The order encouraged DOT to address the failure of airlines to provide refunds for canceled flights; develop rules on fee disclosure, deceptive marketing, and refunds for baggage fees when items are lost or delayed; coordinate with DOJ on competition issues in transportation; and support the opening up of gate slots at large airports. At a surface level, the agency can definitively say they’ve achieved all of it. “DOT is taking action like never before,” a spokesperson said,“helping hundreds of thousands of travelers get more than a billion dollars of refunds back, issuing the highest amount in fines for consumer protection violations in the Department’s history, and enhancing consumer protections with proposed rulemakings.”
But William McGee, a longtime consumer advocate and airline expert now with the American Economic Liberties Project, calls it all window dressing. “It’s as if you wouldn’t even know that Biden announced the competition order,” he told me. In comments to DOT, McGee’s organization has noted that Americans faced the worst summer for customer service in history in 2022, with over 121,000 flights canceled in the first six months of the year. A lack of competition exacerbates cancellations and gives passengers no recourse but to fly the same inept airlines, and only the industry’s chief regulator can take action. “The agency’s lax regulatory approach has allowed and encouraged airlines to continue destabilizing the air travel industry,” the letter concludes.
Take DOT’s enforcement order against six airlines for failing to deliver timely refunds for canceled flights, as required by law. Frontier, a low-cost carrier with 3.2 percent of the market, was the only U.S. airline fined; the other five were foreign. United, the airline with more than twice as many refund complaints as any other airline in 2020, was not fined, nor were the other major U.S. carriers. “We were told the window has closed on that,” McGee said. A DOT spokesperson said that was inaccurate and that additional orders against carriers would be issued soon; three domestic airlines, the spokesperson added, were being investigated for “unrealistic scheduling.”

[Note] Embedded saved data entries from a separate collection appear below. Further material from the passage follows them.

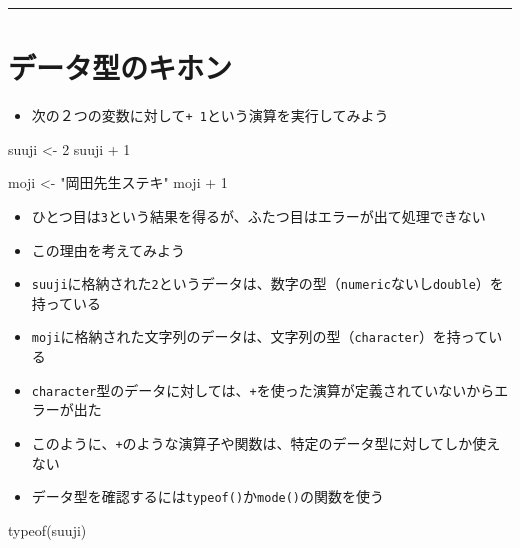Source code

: \documentclass[
]{book}
\newenvironment{Shaded}{\begin{snugshade}}{\end{snugshade}}
\newcommand{\DecValTok}[1]{\textcolor[rgb]{0.00,0.00,0.81}{#1}}
\newcommand{\FunctionTok}[1]{\textcolor[rgb]{0.00,0.00,0.00}{#1}}
\newcommand{\NormalTok}[1]{#1}
\newcommand{\OtherTok}[1]{\textcolor[rgb]{0.56,0.35,0.01}{#1}}
\newcommand{\SpecialCharTok}[1]{\textcolor[rgb]{0.00,0.00,0.00}{#1}}
\newcommand{\StringTok}[1]{\textcolor[rgb]{0.31,0.60,0.02}{#1}}
\providecommand{\tightlist}{%
  \setlength{\itemsep}{0pt}\setlength{\parskip}{0pt}}
\begin{document}
\begin{center}\rule{0.5\linewidth}{0.5pt}\end{center}

\hypertarget{ux30c7ux30fcux30bfux578bux306eux30adux30dbux30f3}{%
\section{データ型のキホン}\label{ux30c7ux30fcux30bfux578bux306eux30adux30dbux30f3}}

\begin{itemize}
\tightlist
\item
  次の２つの変数に対して\texttt{+\ 1}という演算を実行してみよう
\end{itemize}

\begin{Shaded}
\begin{Highlighting}[]
\NormalTok{suuji }\OtherTok{\textless{}{-}} \DecValTok{2} 
\NormalTok{suuji }\SpecialCharTok{+} \DecValTok{1} 

\NormalTok{moji }\OtherTok{\textless{}{-}} \StringTok{"岡田先生ステキ"}
\NormalTok{moji }\SpecialCharTok{+} \DecValTok{1}
\end{Highlighting}
\end{Shaded}

\begin{itemize}
\tightlist
\item
  ひとつ目は\texttt{3}という結果を得るが、ふたつ目はエラーが出て処理できない
\item
  この理由を考えてみよう
\item
  \texttt{suuji}に格納された\texttt{2}というデータは、数字の型（\texttt{numeric}ないし\texttt{double}）を持っている\\
\item
  \texttt{moji}に格納された文字列のデータは、文字列の型（\texttt{character}）を持っている\\
\item
  \texttt{character}型のデータに対しては、\texttt{+}を使った演算が定義されていないからエラーが出た\\
\item
  このように、\texttt{+}のような演算子や関数は、特定のデータ型に対してしか使えない
\item
  データ型を確認するには\texttt{typeof()}か\texttt{mode()}の関数を使う
\end{itemize}

\begin{Shaded}
\begin{Highlighting}[]
\FunctionTok{typeof}\NormalTok{(suuji)}
\end{Highlighting}
\end{Shaded}
\end{document}

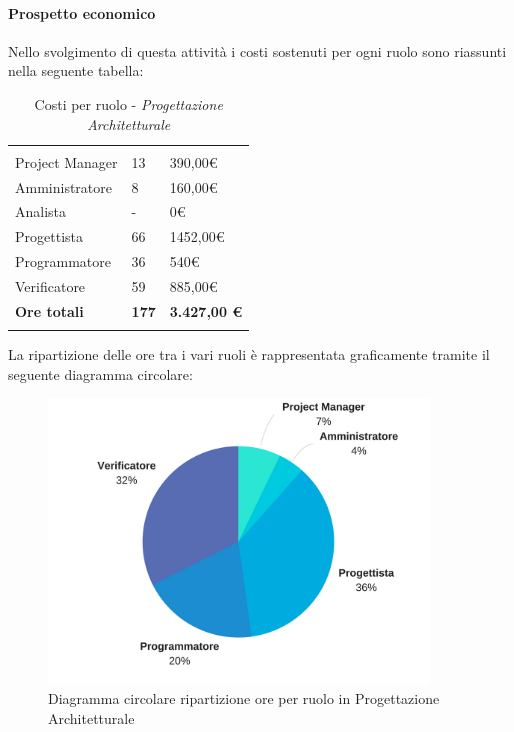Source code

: 			\paragraph{Prospetto economico} \Spazio
			Nello svolgimento di questa attività i costi sostenuti per ogni ruolo sono riassunti nella seguente tabella:
			\begin{table}[H]
			\centering
			\begin{tabular}{|p{4cm}|C{4cm}|C{4cm}|}
				
				 & &\\
				Project Manager & 13 & 390,00\euro \\
				\hline
				Amministratore& 8 & 160,00\euro \\
				\hline
				Analista & - & 0\euro \\
				\hline
				Progettista & 66 & 1452,00\euro \\
				\hline
				Programmatore & 36 & 540\euro \\
				\hline
				Verificatore & 59 & 885,00\euro \\
				\hline
				\textbf{Ore totali} & \textbf{177} & \textbf{3.427,00 \euro} \\
			\end{tabular}
			\caption{Costi per ruolo - \textit{Progettazione Architetturale}}
		\end{table}
		
		La ripartizione delle ore tra i vari ruoli è rappresentata graficamente tramite il seguente diagramma circolare:
		
		\begin{figure}[H] 
			\centering 
			\includegraphics[width=0.9\textwidth]{images/CircolareProgettazioneArchitetturale.png} 
			\caption{Diagramma circolare ripartizione ore per ruolo in Progettazione Architetturale}
			\label{CircolareProgettazioneArchitetturale}
		\end{figure}		

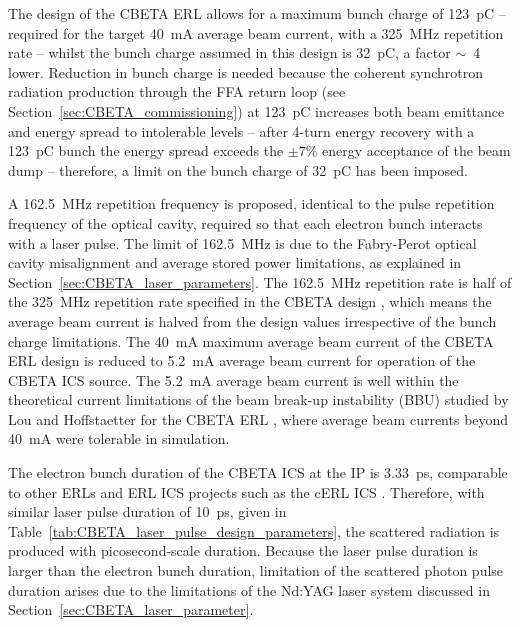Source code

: \documentclass[../main.tex]{subfiles}
\begin{document}
The design of the CBETA ERL \cite{hoffstaetter2017cbeta} allows for a maximum bunch charge of 123~\si{\pico\coulomb} -- required for the target 40~\si{\milli\ampere} average beam current, with a 325~\si{\mega\hertz} repetition rate -- whilst the bunch charge assumed in this design is 32~\si{\pico\coulomb}, a factor $\sim$~4 lower. Reduction in bunch charge is needed because the coherent synchrotron radiation production through the FFA return loop (see Section~\ref{sec:CBETA_commissioning}) at 123~\si{\pico\coulomb} increases both beam emittance and energy spread to intolerable levels -- after 4-turn energy recovery with a 123~\si{\pico\coulomb} bunch the energy spread exceeds the $\pm 7$\% energy acceptance of the beam dump \cite{lou2020coherent} -- therefore, a limit on the bunch charge of 32~\si{\pico\coulomb} has been imposed. 

A 162.5~\si{\mega\hertz} repetition frequency is proposed, identical to the pulse repetition frequency of the optical cavity, required so that each electron bunch interacts with a laser pulse. The limit of 162.5~\si{\mega\hertz} is due to the Fabry-Perot optical cavity misalignment and average stored power limitations, as explained in Section~\ref{sec:CBETA_laser_parameters}. The 162.5~\si{\mega\hertz} repetition rate is half of the 325~\si{\mega\hertz} repetition rate specified in the CBETA design \cite{hoffstaetter2017cbeta}, which means the average beam current is halved from the design values irrespective of the bunch charge limitations. The  40~\si{\milli\ampere} maximum average beam current of the CBETA ERL design is reduced to 5.2~\si{\milli\ampere} average beam current for operation of the CBETA ICS source. The 5.2~\si{\milli\ampere} average beam current is well within the theoretical current limitations of the beam break-up instability (BBU) studied by Lou and Hoffstaetter for the CBETA ERL \cite{lou2019beam}, where average beam currents beyond 40~\si{\milli\ampere} were tolerable in simulation.   

The electron bunch duration of the CBETA ICS at the IP is 3.33~\si{\pico\second}, comparable to other ERLs \cite{angal2018perle} and ERL ICS projects such as the cERL ICS \cite{akagi2016narrow}. Therefore, with similar laser pulse duration of 10~\si{\pico\second}, given in Table~\ref{tab:CBETA_laser_pulse_design_parameters}, the scattered radiation is produced with picosecond-scale duration. Because the laser pulse duration is larger than the electron bunch duration, limitation of the scattered photon pulse duration arises due to the limitations of the Nd:YAG laser system discussed in Section~\ref{sec:CBETA_laser_parameter}.
\end{document}
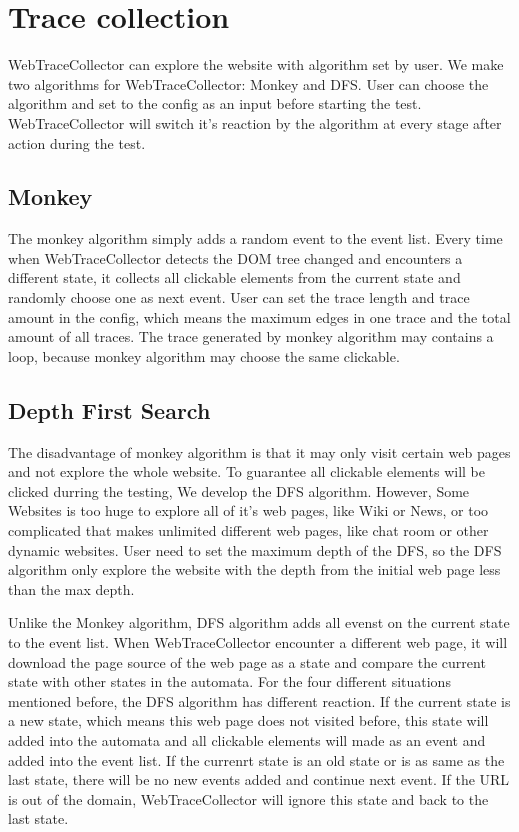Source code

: \clearpage

\section{Trace collection}

WebTraceCollector can explore the website with algorithm set by user.
We make two algorithms for WebTraceCollector: Monkey and DFS.
User can choose the algorithm and set to the config as an input before starting the test.
WebTraceCollector will switch it's reaction by the algorithm at every stage after action during the test.


\subsection{Monkey}

The monkey algorithm simply adds a random event to the event list.
Every time when WebTraceCollector detects the DOM tree changed and encounters a different state,
it collects all clickable elements from the current state and randomly choose one as next event.
User can set the trace length and trace amount in the config,
which means the maximum edges in one trace and the total amount of all traces.
The trace generated by monkey algorithm may contains a loop, 
because monkey algorithm may choose the same clickable.


\subsection{Depth First Search}

The disadvantage of monkey algorithm is that it may only visit certain web pages and not explore the whole website.
To guarantee all clickable elements will be clicked durring the testing,
We develop the DFS algorithm.
However, Some Websites is too huge to explore all of it's web pages, like Wiki or News,
or too complicated that makes unlimited different web pages, like chat room or other dynamic websites. 
User need to set the maximum depth of the DFS,
so the DFS algorithm only explore the website with the depth from the initial web page less than the max depth.

Unlike the Monkey algorithm, DFS algorithm adds all evenst on the current state to the event list.
When WebTraceCollector encounter a different web page,
it will download the page source of the web page as a state and compare the current state with other states in the automata.
For the four different situations mentioned before,
the DFS algorithm has different reaction.
If the current state is a new state, which means this web page does not visited before,
this state will added into the automata and all clickable elements will made as an event and added into the event list.
If the currenrt state is an old state or is as same as the last state,
there will be no new events added and continue next event.
If the URL is out of the domain, WebTraceCollector will ignore this state and back to the last state.

\clearpage

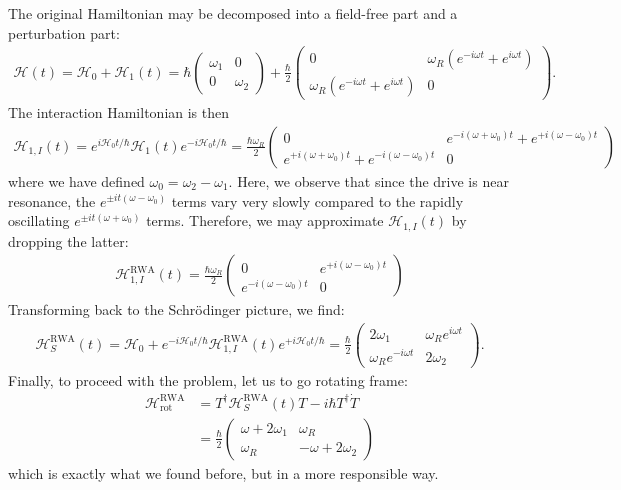 \documentclass{article}
\theoremstyle{definition}
\newcommand{\ham}{\mathcal{H}}
\newcommand{\f}[2]{\frac{#1}{#2}}
\begin{document}
\begin{enumerate}[label=\alph*)]
	The original Hamiltonian may be decomposed into a field-free part and a perturbation part: 
	\begin{align*}
	\ham(t) = \ham_0 + \ham_1(t) = \hbar \begin{pmatrix}
	\omega_1 & 0 \\ 0 & \omega_2
	\end{pmatrix} + \f{\hbar}{2} \begin{pmatrix}
	0 & \omega_R (e^{-i\omega t} + e^{i\omega t}) \\ \omega_R (e^{-i\omega t} + e^{i\omega t}) & 0
	\end{pmatrix}.
	\end{align*}
	The interaction Hamiltonian is then 
	\begin{align*}
	\ham_{1,I}(t) = e^{i\ham_0 t/\hbar} \ham_{1}(t) e^{-i\ham_0 t/\hbar} = 
	\f{\hbar\omega_R}{2}\begin{pmatrix}
	0 & e^{-i(\omega + \omega_0)t} + e^{+i(\omega - \omega_0)t}   
	\\ 
	e^{+i(\omega + \omega_0)t} + e^{-i(\omega - \omega_0)t} & 0
	\end{pmatrix}
	\end{align*}
	where we have defined $\omega_0 = \omega_2 - \omega_1$. Here, we observe that since the drive is near resonance, the $e^{\pm it(\omega - \omega_0)}$ terms vary very slowly compared to the rapidly oscillating $e^{\pm it(\omega+\omega_0)}$ terms. Therefore, we may approximate $\ham_{1,I}(t)$ by dropping the latter:
	\begin{align*}
	\ham_{1,I}^{\text{RWA}}(t) = \f{\hbar\omega_R}{2}\begin{pmatrix}
	0 & e^{+i(\omega - \omega_0)t}   
	\\ 
	e^{-i(\omega - \omega_0)t} & 0
	\end{pmatrix}
	\end{align*}
	Transforming back to the Schr\"{o}dinger picture, we find:
	\begin{align*}
	\ham_S^\text{RWA}(t) = \ham_0 + e^{-i\ham_0 t/\hbar} \ham_{1,I}^{\text{RWA}}(t) e^{+i\ham_0 t/\hbar} = \f{\hbar}{2}\begin{pmatrix}
	2\omega_1 & \omega_R e^{i\omega t} \\ \omega_R e^{-i\omega t} & 2\omega_2
	\end{pmatrix}.
	\end{align*}
	Finally, to proceed with the problem, let us to go rotating frame:
	\begin{align*}
	\boxed{\ham_\text{rot}^\text{RWA}} &= T^\dagger \ham_S^\text{RWA}(t) T -i\hbar T^\dagger \dot T \\
	&= \boxed{\f{\hbar}{2} \begin{pmatrix}
	\omega + 2 \omega_1 & \omega_R \\ \omega_R & - \omega + 2\omega_2
	\end{pmatrix}}
	\end{align*}
	which is exactly what we found before, but in a more responsible way. 
	

\end{enumerate}
\end{document}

In August, DOT issued a draft rule on refunds, even though the agency’s existing interpretation regards failing to refund canceled flights as an unfair practice. Rulemaking could keep airlines safe from more fines for up to two years before it’s finalized. DOT already has a rule on unfair and deceptive practices; accepting money for a flight without the staff to handle it, and later canceling it, fits the definition, and could be used today.
DOT did issue 16 peak slots at Newark Airport to low-cost carrier Spirit, adding routes to the airport. But that was after an appeals court required that the slots be given out in May 2021. No other action has been taken on slots, which large carriers often sit on to avoid having to compete.
Other actions have been similarly soft-touch. Instead of a rule requiring airlines to seat children with their parents without an additional fee, DOT issued a notice encouraging them to do so. In October, DOT proposed a rule on fee transparency, so passengers would know how much a flight costs before making the sale. At an informal meeting with DOT officials last October, McGee asked why the department wasn’t looking to ban so-called junk fees, in line with the CFPB-led approach. McGee told me the response was “I am not aware of that and it would be a big departure for the department.”